Учитель Сюй-юнь — Порожнее Облако (чье имя задолго до его смерти в почтенном возрасте ста двадцати лет в середине прошлого века на горе Юнь-цзю с благоговейным трепетом произносилось в каждом буддистском храме и в каждом доме Поднебесной) до скончания дней странствовал по этим горам. Даже когда он обрел просветление, то продолжал свой Путь — восстанавливал разрушенные буддистские храмы, выступал с миротворческой миссией: то ходил в Китай — смягчая жестокие нравы, то в Тибет — предотвращая кровопролития. И воины, и монахи — все чувствовали к нему такую симпатию, что в один прекрасный момент обе стороны подписали некий документ о перемирии, и это соглашение принесло мир на ближайшие тридцать лет!..
Он совершал паломничество в Горную Индию, в Непал, как-то раз чуть не замерз в снегопад, и тогда к нему явился сам бодхисатва Манджушри, чтобы спасти от холода и голода!
Учителю Сюй-юню принадлежит приведенное мною выше высказывание: «После прочтения десяти тысяч книг надо пройти десять тысяч миль».
И вот я здесь, Порожнее Облако, я перед Тобой! Нет у Тебя сотоварища! Вот я перед Тобой! Воистину, хвала Тебе, милость и могущество! Вот я перед Тобой! Я точно знаю, Ты легко ступаешь впереди: еще при жизни на Земле Ты обладал способностью появляться всюду, поскольку Твое духовное тело неизмеримо, как космос.
Я только шагаю по твоим следам, и эта тропа среди облаков — моя Мекка, моя Кааба. А возраст? Что возраст? Любая пора этой жизни может стать часом великих свершений. Лёня, когда ругает нашу семью за мелкие устремления, кричит:
— Сергей! В твоем возрасте Лермонтов написал «Печорина»! А в твоем, Лакки, Гомер написал «Илиаду»!
И если мои планы не простираются так далеко, чтобы раствориться бесследно среди голых скал, нагроможденных морен и сухих плоскогорий, скрытых соленых озер, вековых лесов и орошенных водопадами долин, то хотя бы просто привести свою жизнь в гармонию с Беспредельностью — и то было бы неплохо. Ну и, конечно, попробовать спеть свою песенку ради Пробуждения этого мира.
ОМ НАМО БХАГАВАТЭ!
Я приветствую Высшую Радость! То, что наполняет мои легкие. То, что наполняет всего меня, то, что наполняет Землю. Радуйся Радости! Она в каждой вещи! Сама сущность мира!..

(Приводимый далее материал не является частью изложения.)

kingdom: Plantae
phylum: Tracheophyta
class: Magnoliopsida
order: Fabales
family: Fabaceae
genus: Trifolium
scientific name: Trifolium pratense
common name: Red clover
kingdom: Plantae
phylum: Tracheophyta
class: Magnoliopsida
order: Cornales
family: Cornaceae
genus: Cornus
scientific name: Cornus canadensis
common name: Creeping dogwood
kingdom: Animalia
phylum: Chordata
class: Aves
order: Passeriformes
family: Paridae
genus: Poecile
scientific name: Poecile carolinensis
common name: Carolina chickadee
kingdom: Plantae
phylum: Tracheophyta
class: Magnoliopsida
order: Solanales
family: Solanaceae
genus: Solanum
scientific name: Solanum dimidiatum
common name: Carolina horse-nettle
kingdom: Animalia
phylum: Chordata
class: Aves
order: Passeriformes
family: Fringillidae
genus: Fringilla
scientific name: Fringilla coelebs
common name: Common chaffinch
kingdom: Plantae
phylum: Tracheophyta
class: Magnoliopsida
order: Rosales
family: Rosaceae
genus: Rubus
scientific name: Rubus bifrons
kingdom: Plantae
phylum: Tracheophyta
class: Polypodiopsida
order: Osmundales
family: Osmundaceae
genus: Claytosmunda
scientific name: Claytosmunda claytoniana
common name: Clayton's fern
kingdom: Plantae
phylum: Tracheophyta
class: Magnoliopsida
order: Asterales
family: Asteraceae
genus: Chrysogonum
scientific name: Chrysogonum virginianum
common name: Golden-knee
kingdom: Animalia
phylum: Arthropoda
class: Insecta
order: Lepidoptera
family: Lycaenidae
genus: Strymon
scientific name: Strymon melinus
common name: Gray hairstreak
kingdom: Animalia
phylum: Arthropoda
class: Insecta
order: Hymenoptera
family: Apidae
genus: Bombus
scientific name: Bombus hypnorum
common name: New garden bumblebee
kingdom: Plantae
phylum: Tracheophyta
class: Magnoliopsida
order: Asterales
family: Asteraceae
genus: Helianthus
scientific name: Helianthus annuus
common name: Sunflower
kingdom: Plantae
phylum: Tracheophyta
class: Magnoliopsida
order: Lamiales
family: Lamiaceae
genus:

Впрочем, в Гималаях легко поются мантры и возносятся к небесам молитвы, это вибрация самих Гималаев. А ты произнеси мантру Высшей Радости в своем родном московском метрополитене, тверди ее, бубни, дуди, жужжи, склоняй на все лады — среди этих скорбных, усталых лиц. Чтобы ее громадная энергия, двигающая самой Вселенной, озарила все наше бытие, в том числе во-он того прикорнувшего мужчину, на руке у которого большими печатными буквами написано: ВАНЯ.
От страха перед решающим штурмом я так наелась риса с вермишелью, что не могла пошевелиться. Пришлось нам часик подождать. В смиренном восторге созерцали мы вздымавшиеся снега на горизонте. С первыми лучами солнца голубизна их вспыхивала буйным алым пламенем, как писал Киплинг, и весь день они лежали на солнцепеке, словно расплавленное серебро, а потом снова пламенели в лучах заката!..
Иными словами, солнце поднялось и начало палить немилосердно, а воздух разреженный, мы моментально обгорели дотла. Зато прямо перед нами — над глубочайшим ущельем — за тем угрюмым перевалом, где рыли свои норы сурки, раскинулись альпийские ковровые луга, усеянные валунами и поросшие низкими рододендронами, карликовыми ивами, мхом и лишайником — гигантские зеленые просторы, усыпанные лютиками, примулами и голубыми цветами горечавки.
Время от времени по дороге возникали следы стоянок и угасших костров — в теплое время здесь располагались биваком пастухи яков. А над пастбищем, возвышенно говоря, царило холодное запустение скал.
В зарослях можжевельника я заметила пару красноватых зябликов. И тройку дубоносов с буро-желтым и черным оперением. Еще был сюрприз: мы увидели краснокрылого стенолаза. Эта странная птица, не обретшая пристанища ни в одной стране Земли, совершенно внезапно появляется всюду от Швейцарских Альп до Китая. Можно путешествовать в горах неделями и месяцами и не встретить стенолаза, пока он вдруг, оторвавшись от утеса, не пересечет тебе путь. И ты его сразу узнаешь: краснокрылый стенолаз похож на крупнотелую бабочку, мерцающую бледно-серым и малиновым.